Aujourd’hui, les outils de représentation numérique ayant rapidement évolué, les dimensions interculturelles et multilingues des archives intellectuelles sont susceptibles d’être mises en évidence par le biais d’interfaces en ligne et d’espaces web interconnectés. D’un point de vue technique, les outils numériques peuvent nous permettre de visualiser la circulation des concepts entre diverses collections et archives, les correspondances entre différents penseurs, les intersections entre les vocabulaires de différentes écoles de pensée. Toutefois, cela suppose l’élaboration de méthodes et de stratégies d’interprétation nouvelles en vue d’une représentation post-nationale des documents d’archives, plus fidèle à l’hybridité et au dynamisme originels de la production de concepts et de la théorie. Une telle représentation des archives de la philosophie et de la théorie, mettant en valeur la pluralité des sujets et analysant les collections comme autant de nœuds d’un réseau de circulations, d’échanges et d’interactions dépassant les frontières disciplinaires et nationales, est un défi pour les méthodologies actuelles, qu’il s’agisse de l’étude ou de la classification des manuscrits intellectuels.

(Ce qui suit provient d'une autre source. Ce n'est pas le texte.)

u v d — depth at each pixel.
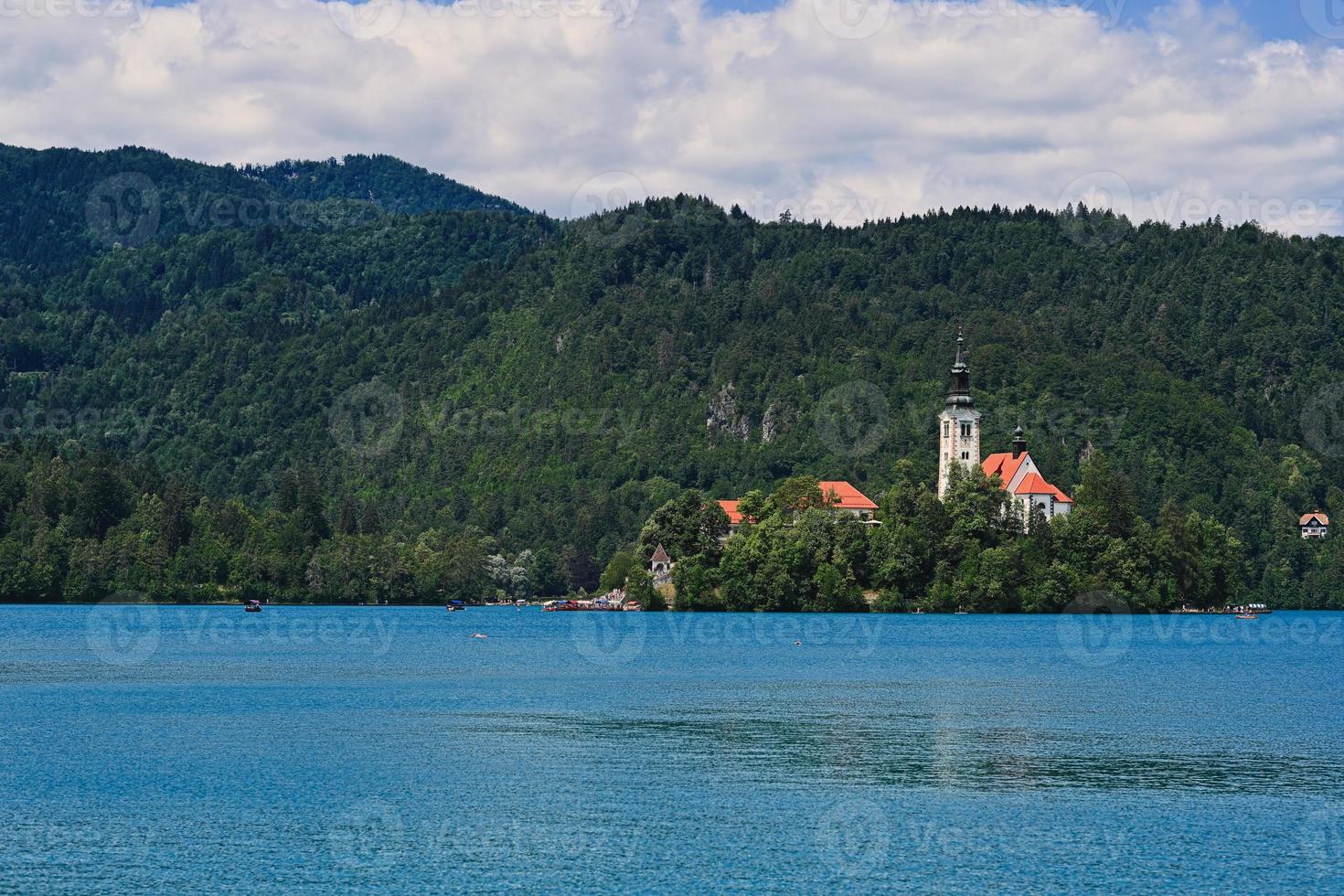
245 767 149.88
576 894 105.06
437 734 172.50
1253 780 143.50
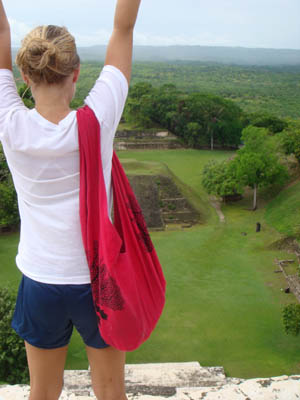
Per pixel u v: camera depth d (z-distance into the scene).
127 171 59.09
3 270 38.50
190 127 95.19
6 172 47.19
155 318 2.48
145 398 3.78
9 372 22.14
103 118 2.17
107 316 2.19
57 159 2.14
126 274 2.24
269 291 35.34
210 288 36.09
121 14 2.27
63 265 2.22
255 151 57.12
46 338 2.37
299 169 62.44
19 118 2.16
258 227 48.72
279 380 3.83
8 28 2.39
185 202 55.38
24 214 2.29
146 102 106.00
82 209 2.18
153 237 48.66
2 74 2.33
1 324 22.03
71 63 2.13
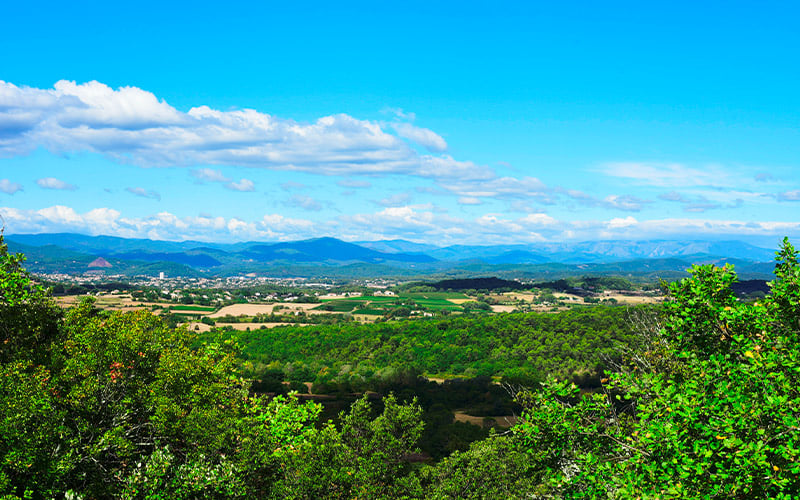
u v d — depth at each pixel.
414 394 85.75
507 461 28.75
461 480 28.86
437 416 71.75
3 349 25.03
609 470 12.40
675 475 10.90
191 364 24.91
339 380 93.00
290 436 25.78
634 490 10.86
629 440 12.85
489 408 77.00
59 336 27.66
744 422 10.23
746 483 9.81
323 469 22.61
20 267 27.27
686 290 14.33
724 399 11.21
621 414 14.73
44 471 17.16
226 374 28.75
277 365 102.06
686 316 13.93
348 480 23.97
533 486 26.06
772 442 10.59
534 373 82.19
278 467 22.39
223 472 19.55
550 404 13.73
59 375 21.66
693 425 10.94
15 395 17.30
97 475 19.53
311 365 103.31
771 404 10.38
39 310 27.95
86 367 21.47
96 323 25.86
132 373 23.45
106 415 21.05
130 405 21.80
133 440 22.42
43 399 18.03
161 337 28.12
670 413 11.80
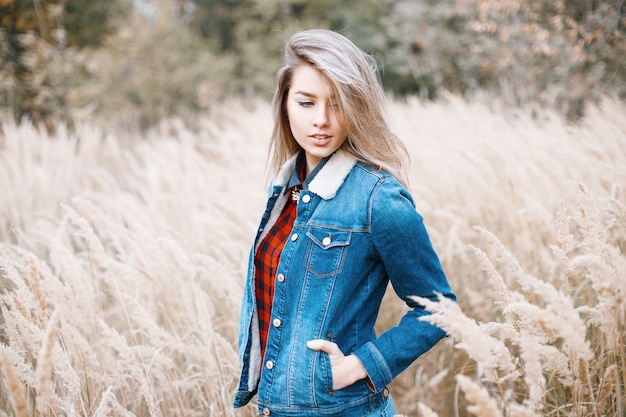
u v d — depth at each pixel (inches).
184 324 98.1
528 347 50.2
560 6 292.8
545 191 122.3
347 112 54.6
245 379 63.7
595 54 284.4
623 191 97.2
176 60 463.5
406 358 55.4
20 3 352.2
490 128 170.9
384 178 56.6
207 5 595.2
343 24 553.0
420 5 473.1
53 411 65.1
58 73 347.9
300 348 56.6
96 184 221.1
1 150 244.5
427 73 483.8
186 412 82.2
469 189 126.6
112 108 415.8
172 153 223.0
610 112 171.8
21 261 109.0
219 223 124.3
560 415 72.5
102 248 89.4
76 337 75.5
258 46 535.2
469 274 118.0
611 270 56.0
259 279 64.1
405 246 54.6
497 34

Cette conférence vise à encourager une réflexion collective sur les méthodologies et les outils numériques qui pourraient nous permettre de mieux percevoir, au-delà et à travers les manuscrits, les figures intellectuelles et leurs trajectoires transculturelles, les histoires et leurs ancrages dans les contextes culturels, les réseaux et les pratiques collectives dans lesquels ils se sont inscrits. Outre donner une image différente de l’histoire des idées, une telle approche pourrait également produire des narrations plus intuitives, permettant à ces matériaux d’atteindre un public plus large et même non-universitaire.
L’événement réunira les acteurs principaux du réseau « AITIA – Archives of International Theory, an Intercultural Approach » et clôturera sa première phase de travail, tout en esquissant des perspectives de travail à venir.